This could have gone a number of ways. I still have the Basement Screams cassette, but started my NR obsession with Throb Throb. Plus, the b-side from the Vanilla Blue 7″ was an ode to Slim Pickens. For a good portion of my formative youth, these guys got me.

Anyhow, I had just been introduced to NR (by way of Throb Throb) when this one released, so I got to hear it along with all the other Chicago punks, brand new and fresh. All Rise was less silly, more caustic, and overall just bad ass. Peacemaker? Damn. I got to see them the next year (I think) for one of my very first shows, and obviously, my mind was completely blown. Granted, I had very little to compare them to, but the Cabaret Metro was full, kids were flying around, Pierre was punishing that 4-string, and Jeff Pezzatti made us all the lead singer. All Rise reminds me of all of that.

Oh, and I think I got the record at Rolling Stone Records, which adds another layer to the whole memory thing. That place was awesome. Pre-The Turntable and driver’s license, it was conveniently located near a mall, so not too hard to get a ride. Nothing more punk than having your mom drop you off at the door of R&R nirvana.

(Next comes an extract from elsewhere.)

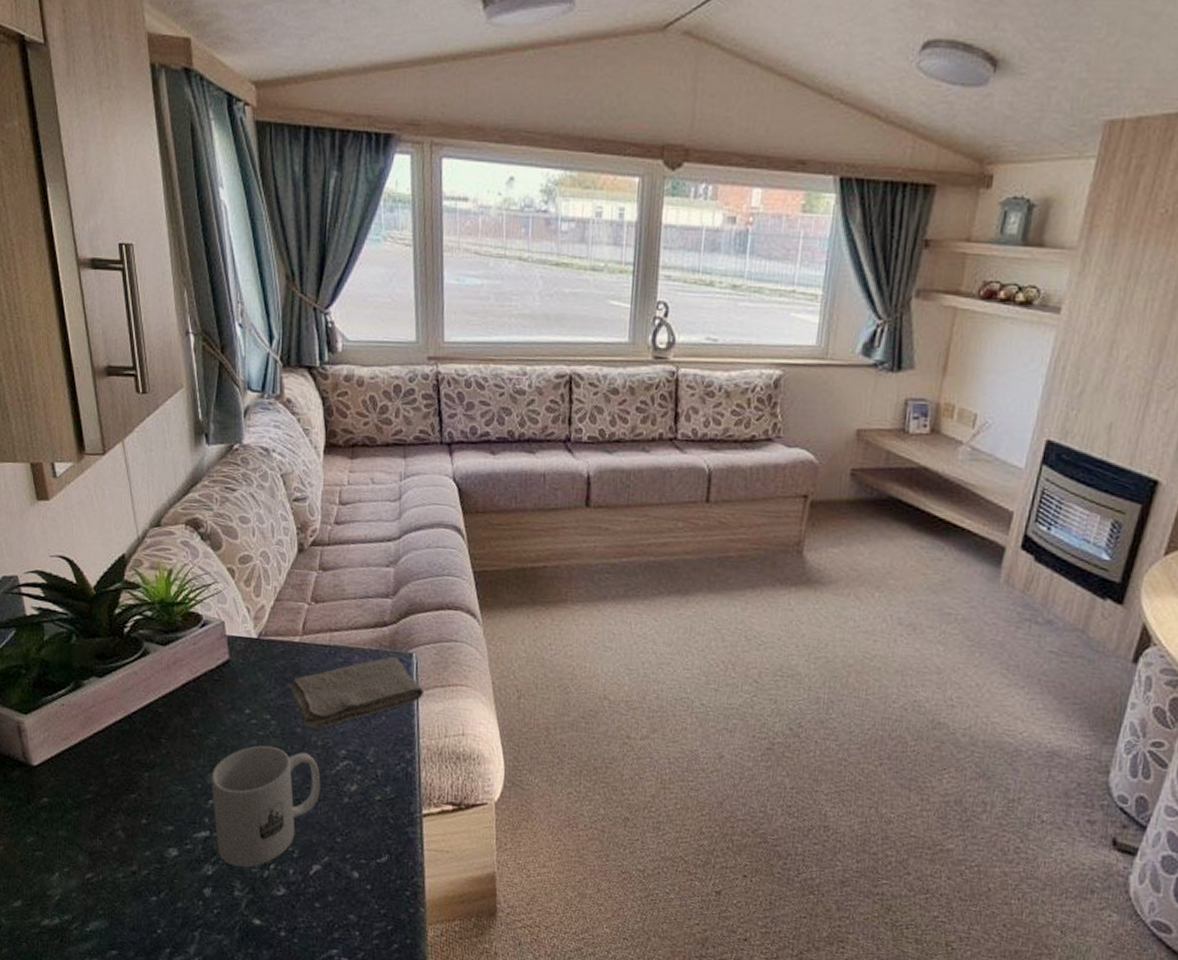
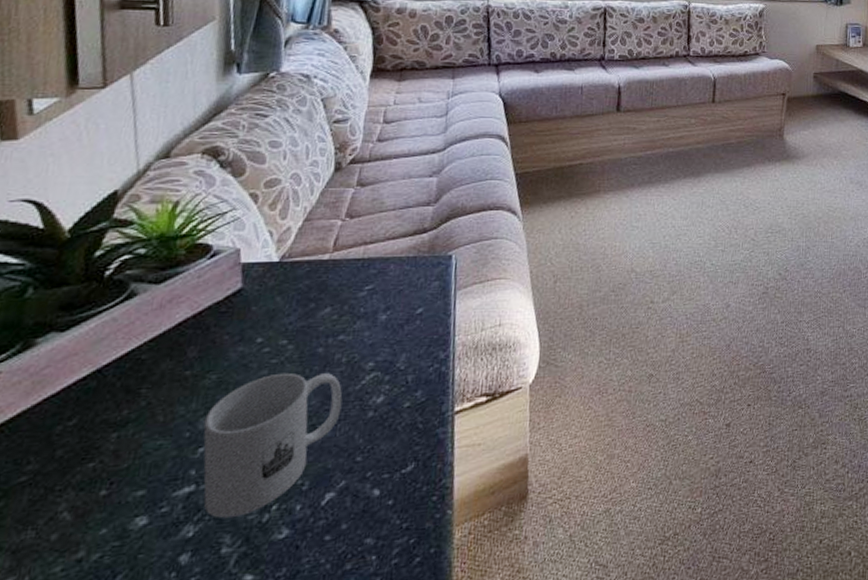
washcloth: present [288,657,425,728] -> none [312,261,463,345]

It’s possible that for older kids and purists, this record was the demarcation point for Naked Raygun jumping the shark, but to me, it’s their peak. The shows were as energetic as any I’ve seen (and I’ve seen a lot), and it was one of the last original runs with the original band (at least original to when I came aboard the NR wagon). Basically, this record was the shit, and it still holds up today.